Foreign policy however, is not only about military and security issues.

Foreign policy, especially in such complicated turf as the EU, is about also economic relationships with other countries. And here we can find the other element of concern which is coming from the clash between the pursuit of a common goal for the EU and the preservation of vital national interests for Germany. Energy policy and the relationship with Russia is a clear example.

The EU is pursuing an ambivalent strategy with regard to Vladimir Putin: if, on one hand, there is the need to maintain strong economic and political ties with Moscow, on the other, Europe cannot ignore the poor status of human rights and the Russian media’s lack of freedom. It is not an easy game considering that Europe is getting more dependent on Russian gas. To counter-balance this, the EU tried to face this dependency in two ways: first of all, by persuading Moscow to ratify the energy charter and in particular to sign up for  the Transit Protocol, which would allow access to itsgas pipes; a strategy that however seemed to have failed.

Secondly, the Commission is trying to push liberalisation and competition.
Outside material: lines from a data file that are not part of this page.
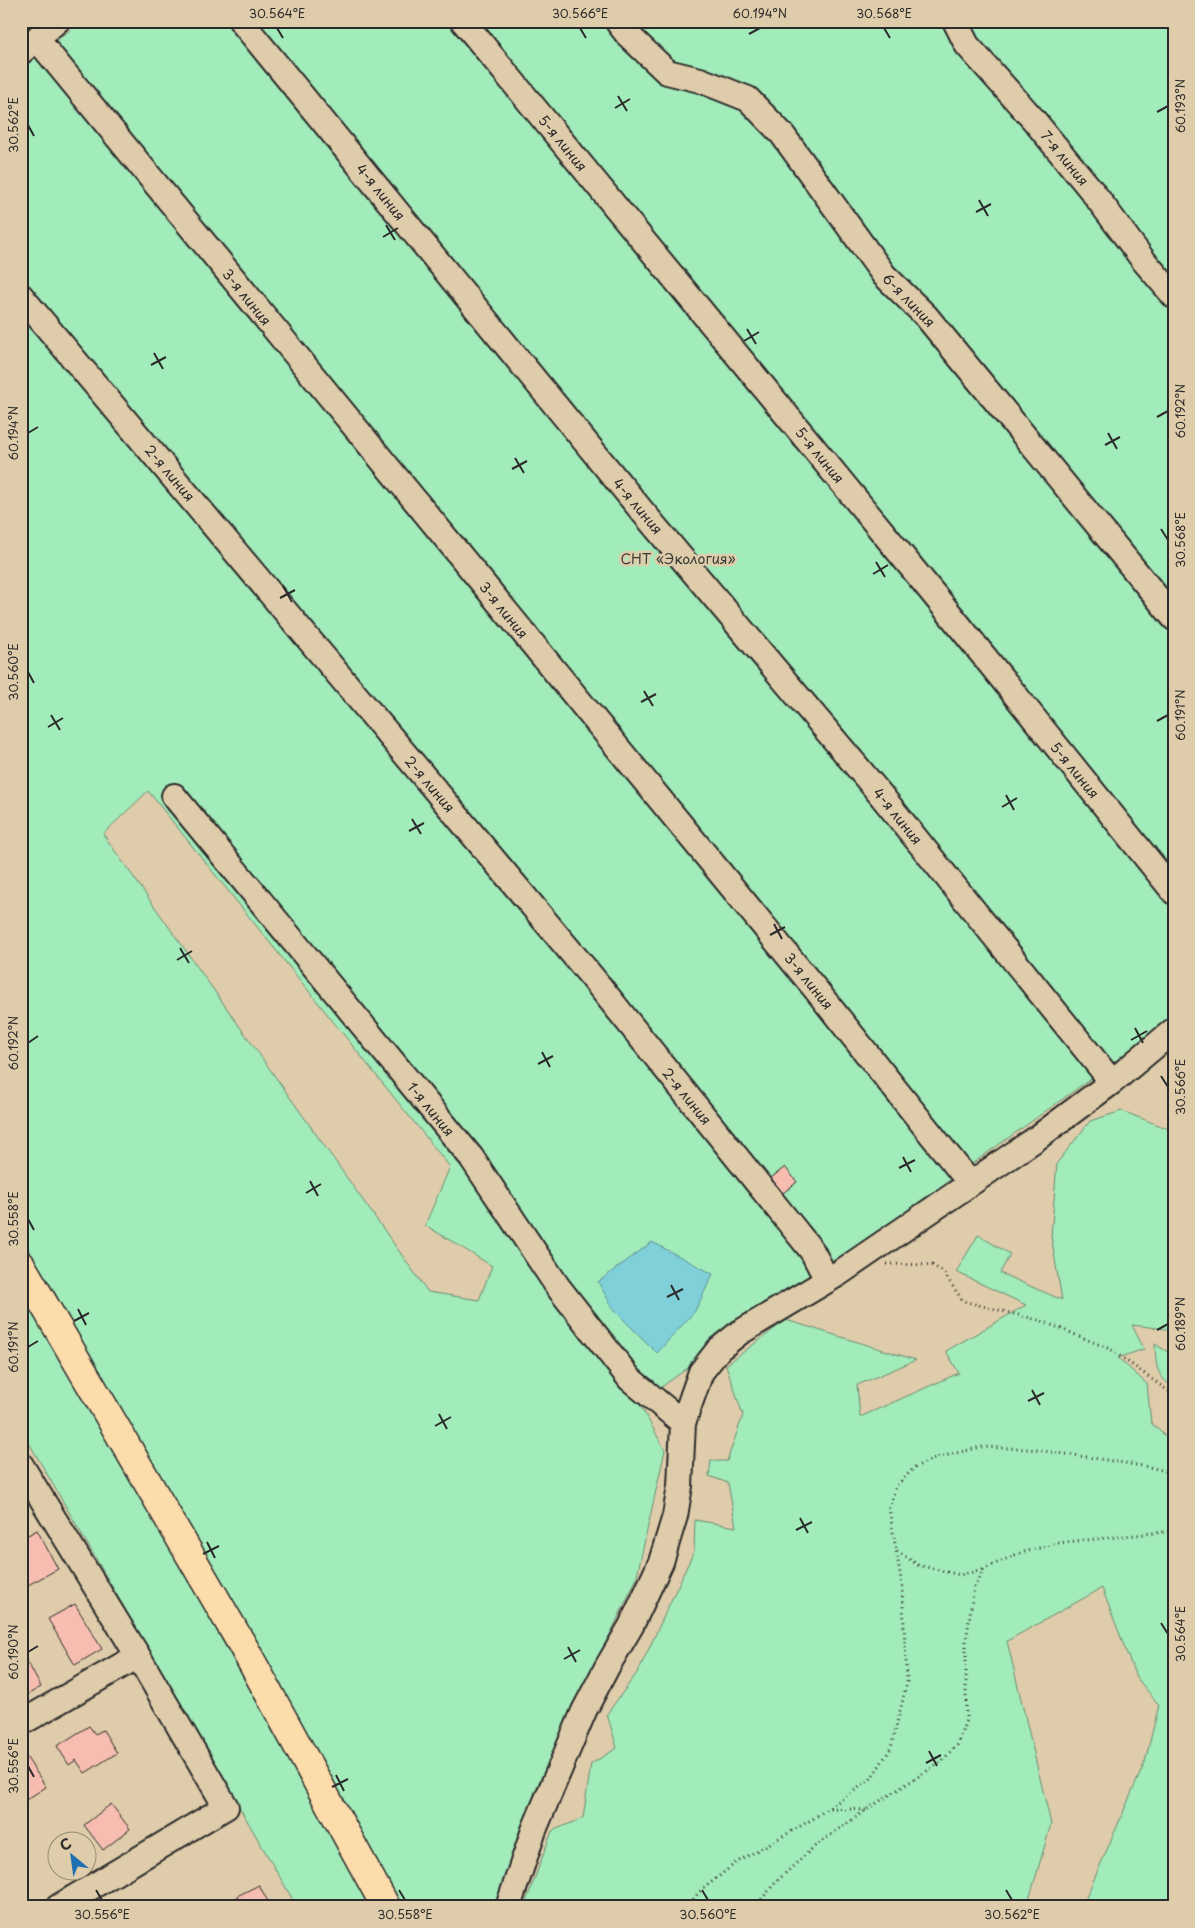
<svg xmlns="http://www.w3.org/2000/svg" width="1195" height="1928" viewBox="0 0 1195 1928" font-family="'Playpen Sans',sans-serif">
<rect width="100%" height="100%" fill="#dfccaa"/>
<filter id="ink" filterUnits="userSpaceOnUse"><feTurbulence type="fractalNoise" baseFrequency=".02" numOctaves="2"/><feDisplacementMap in="SourceGraphic" scale="10" xChannelSelector="R" yChannelSelector="G"/><feConvolveMatrix kernelMatrix="1 2 1 2 8 2 1 2 1" color-interpolation-filters="sRGB"/></filter>
<g filter="url(#ink)">
<path fill="#a2ebba" stroke="#668b72" fill-rule="evenodd" d="M 81,21 L 1174,21 L 1174,1019 L 639,1403 L 665,1450 L 636,1580 L 535,1791 L 498,1907 L 403,1907 L 51,1286 L 21,1238 L 21,69 ZM 148,791 L 450,1167 L 425,1225 L 492,1266 L 479,1300 L 428,1292 L 103,834 Z
M 1122,1111 L 1174,1131 L 1174,1330 L 1132,1325 L 1144,1349 L 1118,1358 L 1147,1384 L 1151,1423 L 1174,1444 L 1174,1907 L 1082,1907 L 1145,1762 L 1159,1705 L 1136,1677 L 1102,1588 L 1007,1641 L 1051,1824 L 1027,1907 L 524,1907 L 552,1831 L 583,1818 L 591,1764 L 617,1748 L 607,1714 L 639,1670 L 694,1551 L 695,1520 L 736,1527 L 728,1483 L 709,1476 L 711,1461 L 727,1461 L 743,1415 L 726,1365 L 786,1320 L 916,1360 L 857,1385 L 860,1417 L 959,1373 L 946,1351 L 1026,1305 L 956,1272 L 978,1235 L 1010,1254 L 1000,1273 L 1062,1300 L 1051,1236 L 1057,1163 L 1090,1121 Z
M 21,1287 L 374,1907 L 297,1907 L 21,1429 Z
M 1155,1344 L 1174,1356 L 1174,1388 C 1155,1375 1156,1365 1155,1344 Z"/>
<path fill="#80d0da" stroke="#5e8e94" d="M 652,1242 L 713,1274 L 695,1311 L 657,1353 L 614,1310 L 598,1282 Z"/>
<path fill="#f7bdb0" stroke="#2b2b2b" d="M 785,1167 L 797,1182 L 783,1193 L 771,1178 Z
M 37,1530 L 58,1569 L 28,1585 L 21,1571 L 21,1539 Z
M 75,1604 L 102,1649 L 75,1665 L 48,1619 Z
M 21,1650 L 41,1687 L 21,1698 Z
M 89,1726 L 95,1734 L 103,1730 L 117,1753 L 85,1773 L 76,1760 L 69,1765 L 57,1746 Z
M 21,1749 L 46,1787 L 21,1803 Z
M 111,1804 L 130,1829 L 103,1850 L 84,1825 Z
M 259,1885 L 271,1907 L 242,1907 L 237,1896 Z"/>
<g fill="none" stroke-linecap="round" stroke-linejoin="round">
<g stroke="#2b2b2b" stroke-width="28">
<path id="minor" d="M 241,21 L 642,511 L 880,794 L 1112,1082
M 463,21 L 954,619 L 1174,892
M 617,21 L 627,34 L 667,72 L 700,80 L 748,99 L 782,134 L 884,275 L 926,316 L 1174,618
M 955,21 L 967,45 L 1033,119 L 1092,191 L 1144,261 L 1174,296
M 37,39 L 817,991 L 970,1183
M 21,52 L 57,21
M 21,296 L 592,977 L 812,1251 L 827,1280
M 174,796 L 471,1157 L 558,1287 L 630,1379 L 683,1423
M 21,1465 L 138,1656 L 226,1807 L 58,1907
M 21,1723 L 138,1656
M 508,1907 L 534,1830 L 584,1711 L 607,1667 L 631,1626 L 661,1562 L 675,1516 L 680,1486 L 683,1423 L 701,1372 L 719,1349 L 739,1333 L 838,1274 L 1037,1138 L 1112,1082 L 1174,1030"/>
</g>
<g stroke="#2b2b2b" stroke-width="31">
<path id="major" d="M 21,1265 L 243,1646 L 386,1907"/>
</g>
<path stroke="#2b2b2b" stroke-width="3" stroke-dasharray="1 4" stroke-linecap="butt" d="M 887,1264 L 932,1265 L 943,1272 L 963,1301 L 1042,1321 L 1110,1349 L 1174,1395
M 897,1551 L 918,1565 L 960,1575 L 984,1569
M 830,1808 L 866,1810
M 687,1907 L 699,1892 L 737,1862 L 811,1820 L 870,1780 L 891,1748 L 907,1682 L 902,1585 L 889,1508 L 896,1486 L 915,1467 L 936,1458 L 981,1447 L 1029,1449 L 1087,1457 L 1149,1467 L 1174,1473
M 755,1907 L 776,1882 L 815,1846 L 866,1810 L 941,1762 L 957,1745 L 966,1720 L 966,1641 L 974,1587 L 984,1569 L 1017,1554 L 1057,1543 L 1174,1531"/>
<use href="#minor" stroke="#dfccaa" stroke-width="24"/>
<use href="#major" stroke="#fddcac" stroke-width="28"/>
</g>
</g>
<path fill="none" stroke="#2b2b2b" stroke-width="2" d="M 277,28 L 283,38M 580,28 L 586,38M 884,28 L 890,38M 749,34 L 760,28M 618,96 L 627,111M 615,108 L 630,99M 1157,112 L 1168,106M 28,125 L 34,136M 979,200 L 988,216M 976,212 L 991,204M 386,225 L 395,240M 383,237 L 398,228M 747,329 L 756,344M 744,341 L 759,332M 154,353 L 163,369M 151,365 L 166,357M 1157,417 L 1168,411M 28,433 L 38,427M 1108,433 L 1117,449M 1105,445 L 1120,437M 515,458 L 524,473M 512,469 L 527,461M 1161,529 L 1168,540M 876,562 L 885,577M 873,574 L 888,565M 283,586 L 292,602M 280,598 L 295,590M 28,672 L 34,683M 644,691 L 653,706M 641,702 L 656,694M 51,715 L 60,730M 1157,721 L 1168,715M 48,727 L 63,718M 1006,795 L 1014,810M 1002,807 L 1017,798M 412,819 L 421,834M 409,831 L 424,823M 774,924 L 782,939M 770,935 L 785,927M 180,948 L 189,963M 177,960 L 192,951M 1135,1028 L 1143,1043M 1131,1040 L 1147,1031M 28,1043 L 38,1036M 542,1052 L 550,1067M 538,1064 L 553,1056M 1161,1076 L 1168,1087M 903,1157 L 911,1172M 899,1168 L 915,1160M 310,1181 L 318,1196M 306,1193 L 321,1184M 28,1219 L 34,1230M 671,1285 L 679,1300M 667,1297 L 683,1289M 78,1309 L 86,1325M 74,1321 L 89,1313M 1157,1330 L 1168,1324M 28,1347 L 38,1341M 1032,1390 L 1040,1405M 1028,1401 L 1044,1393M 439,1414 L 447,1429M 435,1426 L 451,1417M 800,1518 L 808,1533M 796,1530 L 812,1522M 207,1542 L 215,1558M 203,1554 L 219,1546M 1161,1623 L 1168,1634M 568,1647 L 576,1662M 28,1652 L 38,1646M 564,1659 L 580,1650M 929,1751 L 937,1766M 926,1763 L 941,1755M 28,1766 L 34,1777M 336,1775 L 344,1791M 332,1787 L 348,1779M 96,1890 L 102,1900M 399,1890 L 405,1900M 702,1890 L 708,1900M 1006,1890 L 1012,1900"/>
<g text-anchor="middle" dominant-baseline="central" stroke-width="5" stroke-linejoin="round" paint-order="stroke">
<g font-size="14" fill="#2b2b2b" stroke="#dfccaa">
<text transform="translate(563 143) rotate(51)">5-я линия</text>
<text transform="translate(1065 158) rotate(51)">7-я линия</text>
<text transform="translate(381 192) rotate(51)">4-я линия</text>
<text transform="translate(247 297) rotate(51)">3-я линия</text>
<text transform="translate(909 300) rotate(46)">6-я линия</text>
<text transform="translate(820 455) rotate(51)">5-я линия</text>
<text transform="translate(170 473) rotate(50)">2-я линия</text>
<text transform="translate(638 506) rotate(50)">4-я линия</text>
<text transform="translate(504 610) rotate(51)">3-я линия</text>
<text transform="translate(1075 770) rotate(51)">5-я линия</text>
<text transform="translate(430 784) rotate(50)">2-я линия</text>
<text transform="translate(898 816) rotate(51)">4-я линия</text>
<text transform="translate(809 981) rotate(51)">3-я линия</text>
<text transform="translate(687 1096) rotate(51)">2-я линия</text>
<text transform="translate(431 1109) rotate(51)">1-я линия</text>
</g>
<g font-size="14" fill="#373e39" stroke="#dfccaa">
<text x="678" y="558">СНТ «Экология»</text>
</g>
</g>
<rect width="1195" height="1928" fill="none" stroke="#dfccaa" stroke-width="55"/>
<g transform="translate(72 1856) rotate(331)"><circle r="24" fill="#dfccaa" stroke="#978c77"/>
<path d="M0-4L9 19L0 12L-9 19Z" fill="#1f6fb2"/>
<text y="-8" font-size="14" font-weight="bold" text-anchor="middle" fill="#2b2b2b">С</text>
</g>
<rect x="28" y="28" width="1140" height="1872" fill="none" stroke="#2b2b2b" stroke-width="2"/>
<g font-size="12" text-anchor="middle" fill="#2b2b2b">
<text x="277" y="18">30.564°E</text>
<text x="580" y="18">30.566°E</text>
<text x="760" y="18">60.194°N</text>
<text x="884" y="18">30.568°E</text>
<text transform="translate(1181 106) rotate(-90)" y="4">60.193°N</text>
<text transform="translate(14 125) rotate(-90)" y="4">30.562°E</text>
<text transform="translate(1181 411) rotate(-90)" y="4">60.192°N</text>
<text transform="translate(14 433) rotate(-90)" y="4">60.194°N</text>
<text transform="translate(1181 540) rotate(-90)" y="4">30.568°E</text>
<text transform="translate(14 672) rotate(-90)" y="4">30.560°E</text>
<text transform="translate(1181 715) rotate(-90)" y="4">60.191°N</text>
<text transform="translate(14 1043) rotate(-90)" y="4">60.192°N</text>
<text transform="translate(1181 1087) rotate(-90)" y="4">30.566°E</text>
<text transform="translate(14 1219) rotate(-90)" y="4">30.558°E</text>
<text transform="translate(1181 1324) rotate(-90)" y="4">60.189°N</text>
<text transform="translate(14 1347) rotate(-90)" y="4">60.191°N</text>
<text transform="translate(1181 1634) rotate(-90)" y="4">30.564°E</text>
<text transform="translate(14 1652) rotate(-90)" y="4">60.190°N</text>
<text transform="translate(14 1766) rotate(-90)" y="4">30.556°E</text>
<text x="102" y="1919">30.556°E</text>
<text x="405" y="1919">30.558°E</text>
<text x="708" y="1919">30.560°E</text>
<text x="1012" y="1919">30.562°E</text>
</g>
</svg>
Unfortunately, really little has been achieved in terms of mitigating the external position of each Member State?

A unified and strong EU policy toward energy (and then directly toward Russia) has been put at serious risk by national governments which want to keep the energy issue within national competence. Germany here played the major role to such a level that many commentators call it a ‘special relationship’ (borrowing with an evident lack of imagination, the same expression used to describe the transatlantic relations between the US and the UK).

As mentioned before, the Ostpolitik during the Cold War was a forerunner for what has become evident today: economic opportunities. These opportunities, both with the new eastern Member States and with Russia are huge, including the enormous possibilities that exist in Russia’s carbon and gas economy.  These are attractions that Germany is unlikely to leave untouched. This ‘special relationship’ is becoming a serious problem for the EU because the risk is that many other countries will follow the German example in trying to build similar relationships with Russia, in order to pursue vital national interests via more efficient bilateral deals than those achievable by the Commission (Italy is a perfect example with the bilateral agreement between ENI and Gazprom and the set up of new gas-line deals).

Germany is then somehow dividing Europe in its own terms (but other big European countries are doing the same on different policies), and it will be interesting to see where and how strongly the European Commission will stand in defence of the Union’s interests.

The European fear of Germany now rests not on how much of a threat Germany poses to Europe but rather on how firmly Germany believes in the European Union's best interest.